Crab Gab: Belly up to the ballpark bar and order a cool Humboldt Cider

CIDER CREW AT THE BALLPARK Kaleb Ashdon, Jamie Ashdon, Leigh Higgins, Tom Hart, Carson Hart. Matt Filar | Union

It used to be “baseball, motherhood and apple pie.” Now it’s “baseball, motherhood and apple cider.”

Humboldt Cider has made it into the Arcata Ball Park.

“We’re fans, so we are really excited,” Tom Hart said.  Hart is one of the partners in the Humboldt Cider Company.

And it’s a celebration when cider gets added to the offerings already served: six kinds of beer and now also wine.

“We’ll have our Drysdale Cider on tap,” Hart said. “It’s one of our best sellers and really appealing. And we’ll be rotating through different ciders in cans and see what the fans like.”

Flavors of hard cider that the company makes include Cherry, Imperial Blurberry, Swipe Right, Passion of the Fruit, and many more.

“Cherry is our best seller,” Hart said. “Lots of times we do an event and if cherry isn’t served, riots ensue.”

Humboldt Cider Company gets most of its apples from Northern California, with the majority coming from Placerville. “In Fall, we buy as many as we can locally,” Hart explained. That would include fruit grown from Ettersburg to Bayside. “We get our McIntosh apples from Applegate, Oregon. It’s the only out of state source, a friend’s organic orchard.”
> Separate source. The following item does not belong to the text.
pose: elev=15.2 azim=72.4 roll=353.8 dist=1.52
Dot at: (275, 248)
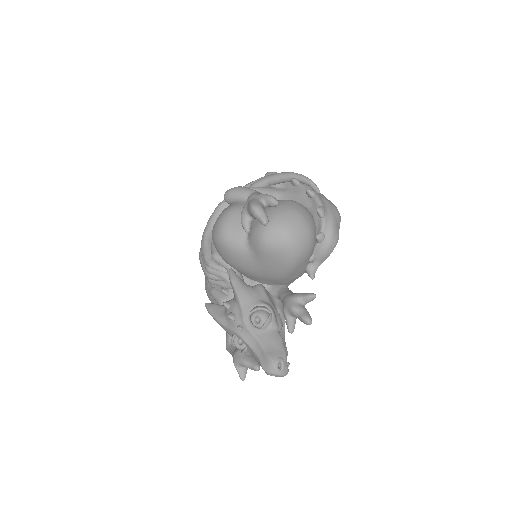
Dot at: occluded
Humboldt Cider was started in 2014, according to Hart. It moved into Redwood Acres in 2015. “We remodeled the old milking barn,” he said. Since then, a tap room was opened at 517 F St. in Eureka and a new warehouse was added at Redwood Acres in 2019.  Humboldt Cider employs “around 15 people” and their Facebook site has a post that more employees are needed.

Partners Hart, Jamie Ashdon, and Darren and Michelle Cartledge are all Crabs fans and have been going to games for years. “We hosted everybody (in the organization) at Redwood Acres prior to the 2020 season,” Hart said, “only to have the season shut down.”

Hart explained that the company survived the effects of COVID-19 on business by stepping up production of cider in cans. He thanked all the customers who bought cans of cider at Eureka Natural Foods, Wildberries, and Murphy’s stores. “It really saved us,” he said.

Now Humboldt Cider is currently remodeling the old Kneaper Electric building on Hubbard Lane in Eureka into a “massive production facility and taproom.”

“We’re hoping to be in there by Fall,” Hart said.

Besides cider and the Crabs, Hart has another passion--orcharding and apples.

“The National Park Service and California Parks are working to survey old homesteads. The goal is to save rare varieties, including some wiped out by the Carr fire,” he said. “We have a small nursery at Redwood Acres with 160 trees.”

Hart and a consultant who works with the National Parks went around the county identifying old fruit trees and taking material to graft.

“The NPS gave me a small scholarship on how to preserve and maintain old orchards,” he said.

Some of the new stock will be replanted near Whiskeytown, where trees burned.

So watch for Dave Van Patten’s strange and wonderful graphics on those cider cans. The longtime Humboldter now does murals in Long Beach but he will be up north again, doing a mural for the Arts Festival in Eureka. Will it include apples? Wait and see. 

In the meantime, enjoy a cold cider at a Crabs game!

Eureka locations: 517 F St. and 3750 Harris St.